### What the task requires:
State the count of lines below in which the word "type" appears, and add nothing.

### Records:
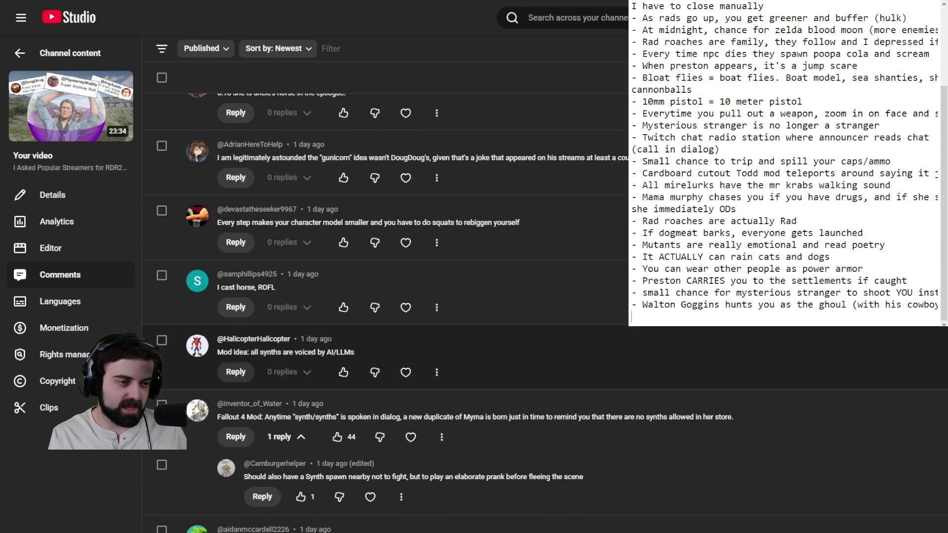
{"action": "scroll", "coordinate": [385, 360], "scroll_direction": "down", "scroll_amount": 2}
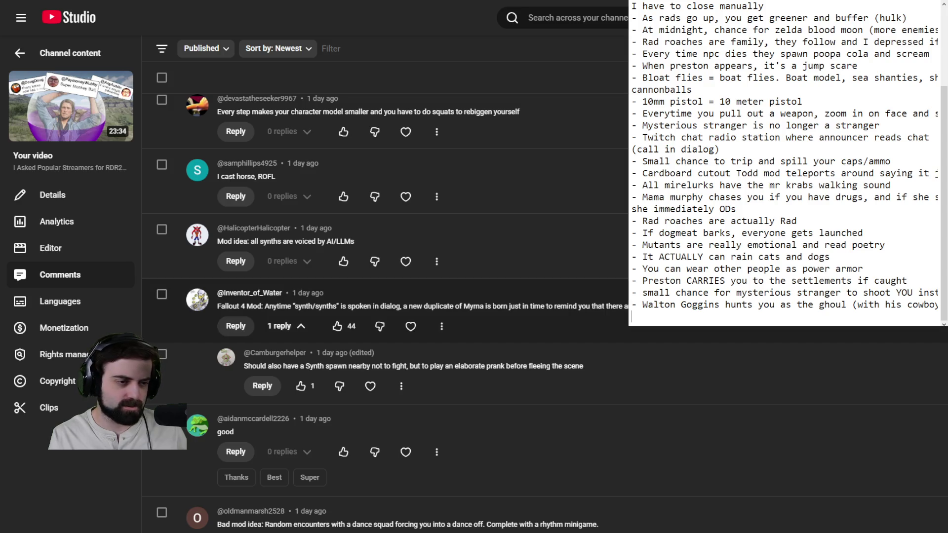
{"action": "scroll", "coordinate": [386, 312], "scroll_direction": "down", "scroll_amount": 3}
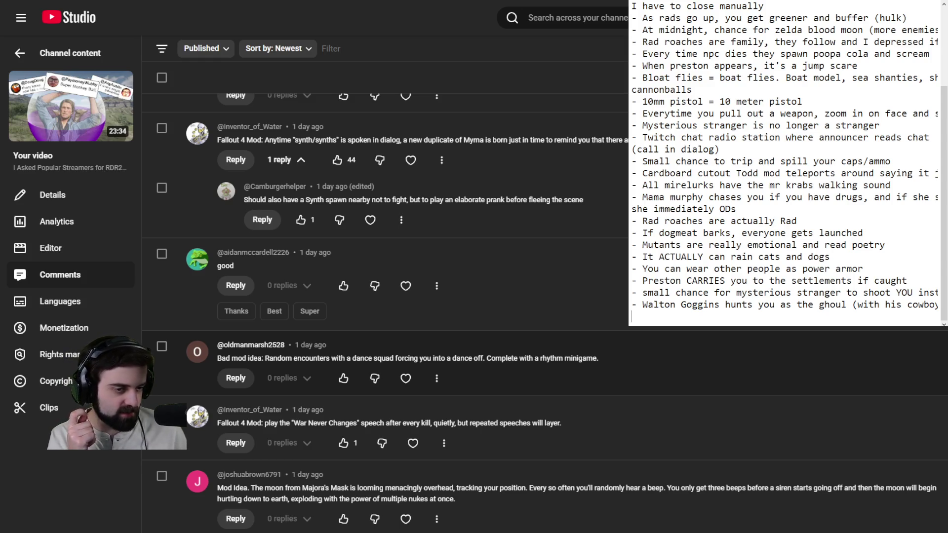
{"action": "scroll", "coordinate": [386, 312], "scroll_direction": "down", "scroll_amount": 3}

==

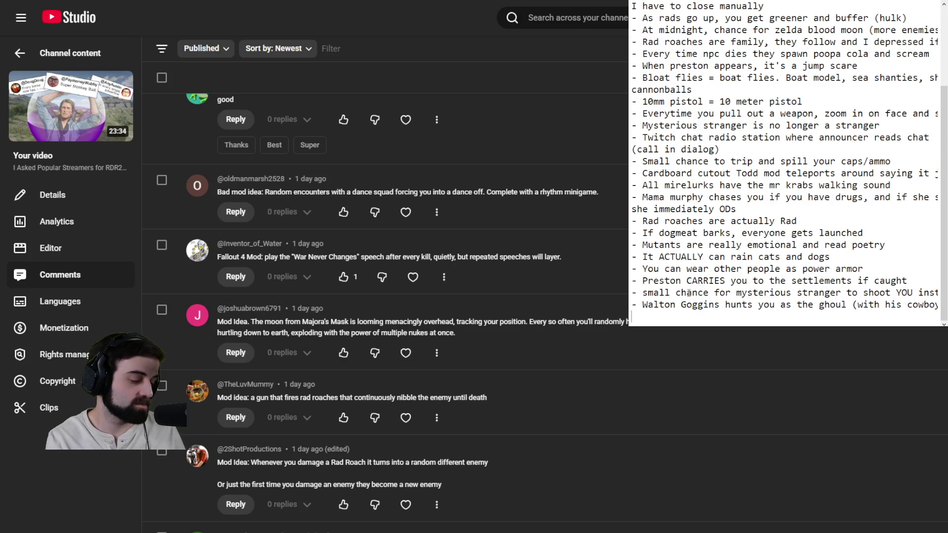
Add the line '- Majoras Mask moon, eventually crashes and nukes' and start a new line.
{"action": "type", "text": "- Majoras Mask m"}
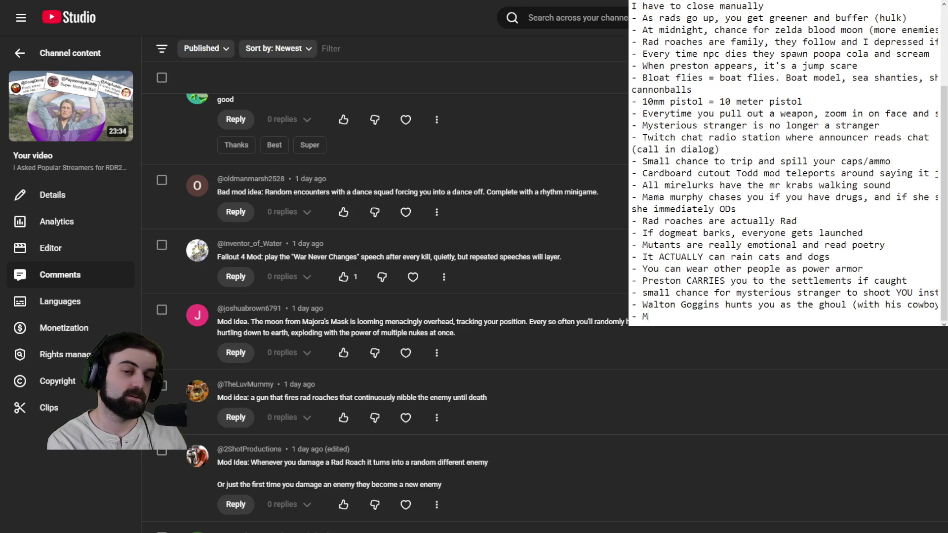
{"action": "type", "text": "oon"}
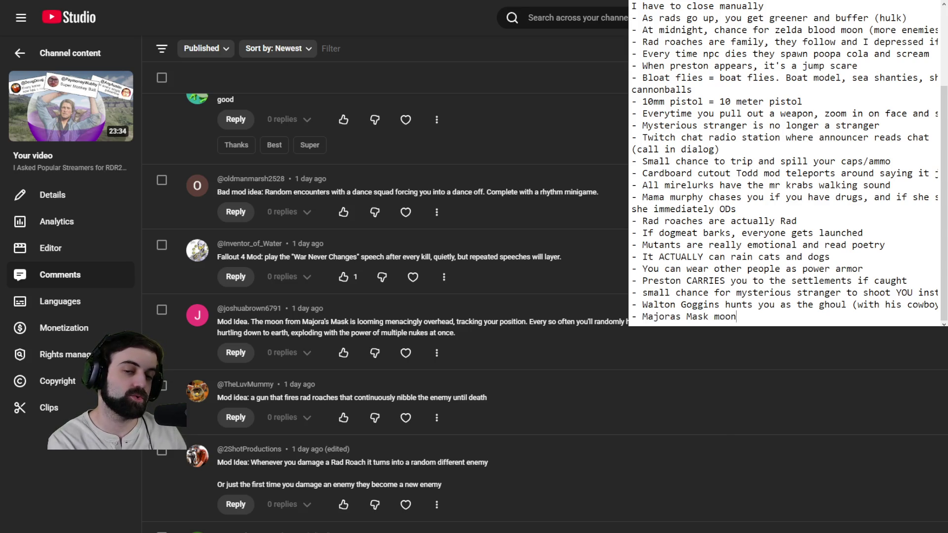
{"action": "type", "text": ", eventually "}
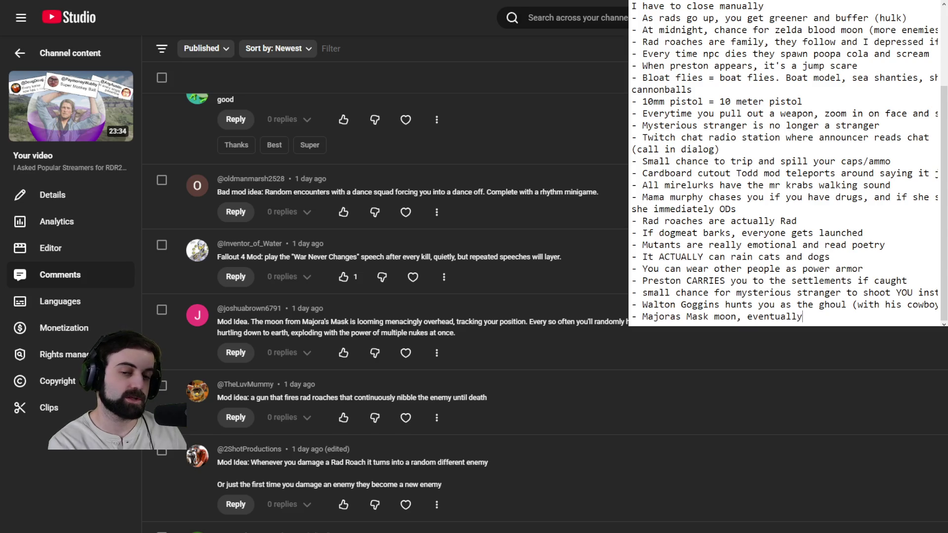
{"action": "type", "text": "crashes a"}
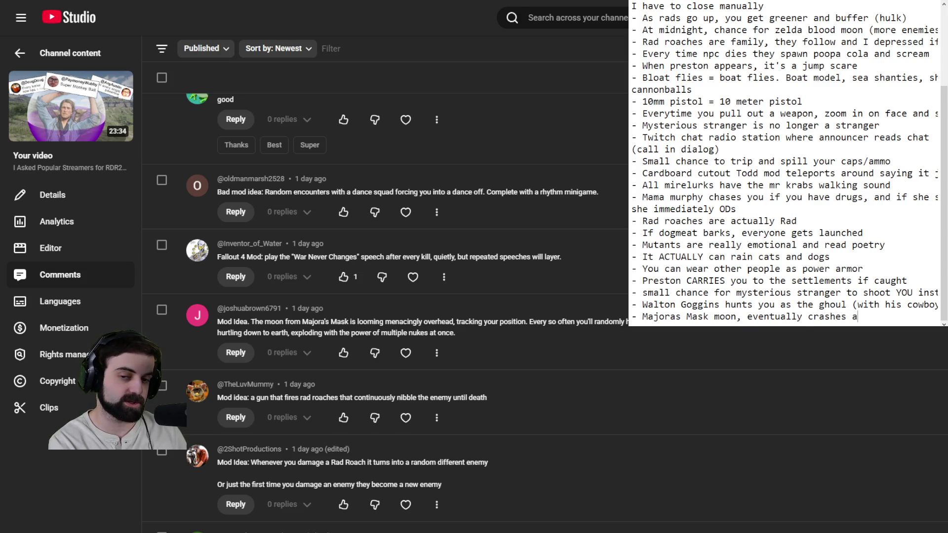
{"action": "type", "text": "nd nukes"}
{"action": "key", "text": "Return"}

### Your solution:
5